(Dataset entries)
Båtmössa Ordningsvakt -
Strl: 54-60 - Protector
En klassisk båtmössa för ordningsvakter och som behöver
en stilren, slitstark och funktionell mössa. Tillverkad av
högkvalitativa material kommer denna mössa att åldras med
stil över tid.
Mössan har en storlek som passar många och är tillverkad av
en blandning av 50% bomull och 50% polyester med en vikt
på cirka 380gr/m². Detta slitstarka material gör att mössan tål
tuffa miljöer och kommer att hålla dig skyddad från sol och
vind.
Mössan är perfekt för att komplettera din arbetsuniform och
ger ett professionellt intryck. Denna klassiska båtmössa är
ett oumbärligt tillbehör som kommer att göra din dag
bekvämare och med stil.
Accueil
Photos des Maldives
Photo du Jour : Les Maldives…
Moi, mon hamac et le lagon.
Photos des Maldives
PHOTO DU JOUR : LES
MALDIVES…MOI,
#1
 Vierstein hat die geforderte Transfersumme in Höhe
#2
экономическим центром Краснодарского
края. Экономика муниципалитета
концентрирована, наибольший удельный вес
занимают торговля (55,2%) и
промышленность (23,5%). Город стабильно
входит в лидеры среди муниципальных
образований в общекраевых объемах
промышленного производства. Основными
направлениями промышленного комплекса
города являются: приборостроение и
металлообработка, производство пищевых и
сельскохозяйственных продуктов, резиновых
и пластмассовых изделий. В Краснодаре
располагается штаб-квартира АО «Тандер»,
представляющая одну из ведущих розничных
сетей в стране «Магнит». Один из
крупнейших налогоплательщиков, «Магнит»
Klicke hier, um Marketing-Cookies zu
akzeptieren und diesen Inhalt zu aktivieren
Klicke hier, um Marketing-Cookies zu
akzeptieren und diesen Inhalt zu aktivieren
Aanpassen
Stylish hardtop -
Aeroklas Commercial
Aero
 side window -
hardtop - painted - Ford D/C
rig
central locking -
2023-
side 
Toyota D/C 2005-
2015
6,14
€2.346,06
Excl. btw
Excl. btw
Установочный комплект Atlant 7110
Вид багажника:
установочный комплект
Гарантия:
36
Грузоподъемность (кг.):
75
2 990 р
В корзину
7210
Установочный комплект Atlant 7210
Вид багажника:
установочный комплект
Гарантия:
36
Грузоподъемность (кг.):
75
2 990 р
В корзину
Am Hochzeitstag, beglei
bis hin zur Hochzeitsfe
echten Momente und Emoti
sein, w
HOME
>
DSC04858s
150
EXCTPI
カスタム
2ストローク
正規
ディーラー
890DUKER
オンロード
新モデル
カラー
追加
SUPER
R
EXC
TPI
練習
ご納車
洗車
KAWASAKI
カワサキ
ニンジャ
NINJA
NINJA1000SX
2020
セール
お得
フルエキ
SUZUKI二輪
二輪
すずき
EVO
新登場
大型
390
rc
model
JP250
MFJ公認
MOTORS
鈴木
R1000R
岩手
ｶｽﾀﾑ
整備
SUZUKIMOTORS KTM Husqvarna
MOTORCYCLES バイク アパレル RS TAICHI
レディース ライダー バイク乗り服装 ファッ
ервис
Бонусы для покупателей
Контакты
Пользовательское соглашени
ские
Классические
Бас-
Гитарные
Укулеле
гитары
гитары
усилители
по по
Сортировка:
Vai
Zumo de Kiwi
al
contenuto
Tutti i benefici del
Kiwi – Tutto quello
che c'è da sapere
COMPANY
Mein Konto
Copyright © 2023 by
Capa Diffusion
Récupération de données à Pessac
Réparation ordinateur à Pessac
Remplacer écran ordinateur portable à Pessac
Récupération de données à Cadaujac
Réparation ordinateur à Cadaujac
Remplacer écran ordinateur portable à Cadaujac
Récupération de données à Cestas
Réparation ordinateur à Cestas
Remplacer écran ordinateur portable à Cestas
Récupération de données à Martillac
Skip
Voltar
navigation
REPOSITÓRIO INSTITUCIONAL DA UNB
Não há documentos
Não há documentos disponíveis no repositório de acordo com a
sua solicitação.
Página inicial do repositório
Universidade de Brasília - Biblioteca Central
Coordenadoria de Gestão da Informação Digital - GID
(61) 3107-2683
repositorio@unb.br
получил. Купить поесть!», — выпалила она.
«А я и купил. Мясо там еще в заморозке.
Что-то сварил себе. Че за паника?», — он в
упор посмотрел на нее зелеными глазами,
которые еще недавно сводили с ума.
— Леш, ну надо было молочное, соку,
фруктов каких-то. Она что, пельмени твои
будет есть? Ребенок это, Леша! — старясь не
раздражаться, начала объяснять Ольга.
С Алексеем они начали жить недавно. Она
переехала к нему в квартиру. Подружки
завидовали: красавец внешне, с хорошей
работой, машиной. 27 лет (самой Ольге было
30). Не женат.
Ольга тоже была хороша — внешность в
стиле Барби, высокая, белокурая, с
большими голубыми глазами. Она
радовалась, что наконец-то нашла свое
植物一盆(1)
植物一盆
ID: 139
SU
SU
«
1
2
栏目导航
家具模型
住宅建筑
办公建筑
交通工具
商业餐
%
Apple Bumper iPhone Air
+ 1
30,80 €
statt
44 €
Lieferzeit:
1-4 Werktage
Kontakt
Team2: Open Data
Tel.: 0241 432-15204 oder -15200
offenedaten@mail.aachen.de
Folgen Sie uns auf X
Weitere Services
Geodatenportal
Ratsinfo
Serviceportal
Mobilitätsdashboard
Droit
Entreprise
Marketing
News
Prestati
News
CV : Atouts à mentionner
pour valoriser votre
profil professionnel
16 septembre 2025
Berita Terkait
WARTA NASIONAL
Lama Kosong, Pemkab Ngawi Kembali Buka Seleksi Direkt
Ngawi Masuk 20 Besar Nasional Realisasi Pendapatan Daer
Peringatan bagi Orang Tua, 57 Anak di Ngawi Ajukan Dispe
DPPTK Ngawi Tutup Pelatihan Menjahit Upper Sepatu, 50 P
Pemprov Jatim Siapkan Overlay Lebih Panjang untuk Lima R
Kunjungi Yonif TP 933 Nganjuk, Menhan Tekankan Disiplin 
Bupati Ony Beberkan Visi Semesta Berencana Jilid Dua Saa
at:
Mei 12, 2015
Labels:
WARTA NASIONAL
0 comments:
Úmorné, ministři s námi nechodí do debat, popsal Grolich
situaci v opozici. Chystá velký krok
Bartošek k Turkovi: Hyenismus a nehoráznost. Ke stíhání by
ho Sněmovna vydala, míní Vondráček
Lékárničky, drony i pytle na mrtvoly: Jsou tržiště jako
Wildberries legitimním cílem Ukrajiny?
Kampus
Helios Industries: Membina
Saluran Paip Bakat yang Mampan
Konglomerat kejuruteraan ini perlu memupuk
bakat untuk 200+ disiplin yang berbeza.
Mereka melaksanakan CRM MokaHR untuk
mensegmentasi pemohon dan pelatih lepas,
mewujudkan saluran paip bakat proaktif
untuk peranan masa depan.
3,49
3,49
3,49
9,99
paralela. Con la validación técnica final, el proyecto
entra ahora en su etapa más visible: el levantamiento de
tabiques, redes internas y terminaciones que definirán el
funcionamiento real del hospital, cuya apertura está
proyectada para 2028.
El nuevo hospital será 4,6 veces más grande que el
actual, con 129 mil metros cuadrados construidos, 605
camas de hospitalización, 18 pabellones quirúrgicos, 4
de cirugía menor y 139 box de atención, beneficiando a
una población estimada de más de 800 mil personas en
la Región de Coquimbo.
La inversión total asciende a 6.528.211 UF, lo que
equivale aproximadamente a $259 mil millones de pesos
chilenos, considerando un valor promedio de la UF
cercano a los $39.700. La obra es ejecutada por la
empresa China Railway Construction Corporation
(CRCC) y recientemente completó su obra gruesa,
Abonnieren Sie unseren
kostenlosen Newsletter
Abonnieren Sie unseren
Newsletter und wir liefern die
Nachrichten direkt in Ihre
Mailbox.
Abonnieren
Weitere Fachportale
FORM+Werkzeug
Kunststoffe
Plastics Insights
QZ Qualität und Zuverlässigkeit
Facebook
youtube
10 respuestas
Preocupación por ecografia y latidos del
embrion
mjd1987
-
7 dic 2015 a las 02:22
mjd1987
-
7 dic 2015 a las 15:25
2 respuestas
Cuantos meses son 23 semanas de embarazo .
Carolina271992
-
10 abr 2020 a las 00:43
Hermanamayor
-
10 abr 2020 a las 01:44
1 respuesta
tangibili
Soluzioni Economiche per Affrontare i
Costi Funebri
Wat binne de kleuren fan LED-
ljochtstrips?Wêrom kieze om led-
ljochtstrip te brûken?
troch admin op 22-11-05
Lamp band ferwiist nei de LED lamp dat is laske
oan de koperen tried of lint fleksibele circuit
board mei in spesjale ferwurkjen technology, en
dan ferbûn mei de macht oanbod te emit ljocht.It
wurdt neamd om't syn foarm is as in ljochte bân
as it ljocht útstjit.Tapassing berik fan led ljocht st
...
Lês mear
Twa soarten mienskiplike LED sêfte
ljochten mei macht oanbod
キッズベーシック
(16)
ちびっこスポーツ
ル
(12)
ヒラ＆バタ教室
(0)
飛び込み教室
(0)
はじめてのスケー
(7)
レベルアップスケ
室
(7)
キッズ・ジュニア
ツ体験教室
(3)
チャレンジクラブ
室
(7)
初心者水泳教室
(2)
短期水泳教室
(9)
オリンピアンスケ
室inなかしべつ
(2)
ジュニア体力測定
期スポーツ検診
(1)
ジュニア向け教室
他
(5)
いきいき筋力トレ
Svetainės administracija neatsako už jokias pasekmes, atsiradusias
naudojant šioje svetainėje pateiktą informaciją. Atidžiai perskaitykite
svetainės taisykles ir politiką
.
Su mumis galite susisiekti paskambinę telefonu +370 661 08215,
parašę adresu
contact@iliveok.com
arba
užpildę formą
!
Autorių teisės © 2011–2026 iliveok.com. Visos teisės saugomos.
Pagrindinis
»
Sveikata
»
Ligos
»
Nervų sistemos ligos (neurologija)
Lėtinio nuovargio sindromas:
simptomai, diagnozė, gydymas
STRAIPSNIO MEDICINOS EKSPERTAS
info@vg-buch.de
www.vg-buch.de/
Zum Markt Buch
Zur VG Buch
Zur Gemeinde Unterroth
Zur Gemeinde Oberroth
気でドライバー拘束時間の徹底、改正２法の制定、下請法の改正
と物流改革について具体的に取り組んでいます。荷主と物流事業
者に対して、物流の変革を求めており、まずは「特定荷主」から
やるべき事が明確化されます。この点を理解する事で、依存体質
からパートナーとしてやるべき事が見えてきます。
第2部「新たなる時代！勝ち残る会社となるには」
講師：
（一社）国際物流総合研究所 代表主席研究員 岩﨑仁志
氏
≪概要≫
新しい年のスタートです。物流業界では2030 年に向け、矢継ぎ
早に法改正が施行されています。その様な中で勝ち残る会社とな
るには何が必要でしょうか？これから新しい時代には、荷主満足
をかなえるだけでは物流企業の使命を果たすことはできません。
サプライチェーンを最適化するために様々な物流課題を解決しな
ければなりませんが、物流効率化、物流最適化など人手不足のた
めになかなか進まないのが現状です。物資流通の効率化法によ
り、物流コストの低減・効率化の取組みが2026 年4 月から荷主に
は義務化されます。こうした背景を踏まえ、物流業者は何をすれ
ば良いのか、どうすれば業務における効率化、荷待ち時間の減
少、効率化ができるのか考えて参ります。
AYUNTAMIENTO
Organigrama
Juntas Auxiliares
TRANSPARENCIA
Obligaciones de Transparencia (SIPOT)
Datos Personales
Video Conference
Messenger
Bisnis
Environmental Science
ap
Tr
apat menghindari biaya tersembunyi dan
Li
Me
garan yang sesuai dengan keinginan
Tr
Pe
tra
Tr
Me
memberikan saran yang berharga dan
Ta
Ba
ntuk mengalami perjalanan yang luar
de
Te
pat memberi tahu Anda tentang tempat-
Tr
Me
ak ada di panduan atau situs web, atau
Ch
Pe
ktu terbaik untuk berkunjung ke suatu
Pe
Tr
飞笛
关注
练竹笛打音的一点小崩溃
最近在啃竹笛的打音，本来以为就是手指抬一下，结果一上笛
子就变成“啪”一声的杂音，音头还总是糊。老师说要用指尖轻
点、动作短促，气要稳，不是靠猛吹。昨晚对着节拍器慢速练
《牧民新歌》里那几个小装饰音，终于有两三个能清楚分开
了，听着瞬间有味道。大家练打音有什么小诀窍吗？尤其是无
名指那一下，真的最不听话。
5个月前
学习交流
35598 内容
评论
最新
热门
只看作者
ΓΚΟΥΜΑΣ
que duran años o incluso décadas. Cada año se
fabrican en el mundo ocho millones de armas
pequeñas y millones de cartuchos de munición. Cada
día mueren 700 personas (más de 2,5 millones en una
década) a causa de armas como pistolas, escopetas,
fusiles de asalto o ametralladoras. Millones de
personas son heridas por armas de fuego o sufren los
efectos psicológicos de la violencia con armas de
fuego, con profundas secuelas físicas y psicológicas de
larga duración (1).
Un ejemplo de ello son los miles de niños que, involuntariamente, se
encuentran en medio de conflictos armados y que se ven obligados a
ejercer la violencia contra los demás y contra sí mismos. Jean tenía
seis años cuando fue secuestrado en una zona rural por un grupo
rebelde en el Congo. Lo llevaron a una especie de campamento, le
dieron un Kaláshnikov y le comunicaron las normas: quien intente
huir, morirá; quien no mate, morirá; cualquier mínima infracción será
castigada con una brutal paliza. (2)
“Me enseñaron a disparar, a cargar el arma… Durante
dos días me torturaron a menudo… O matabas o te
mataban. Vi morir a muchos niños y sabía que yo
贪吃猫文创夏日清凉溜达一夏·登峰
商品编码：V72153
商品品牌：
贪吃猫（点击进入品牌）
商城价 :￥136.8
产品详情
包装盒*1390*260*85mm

#### Brief:
Scan the records above for the lines holding "Récupération de données à Martillac" and "Página inicial do repositório". Transcribe those two and every line between them word for word, and no others.

#### Task answer:
Récupération de données à Martillac
Skip
Voltar
navigation
REPOSITÓRIO INSTITUCIONAL DA UNB
Não há documentos
Não há documentos disponíveis no repositório de acordo com a
sua solicitação.
Página inicial do repositório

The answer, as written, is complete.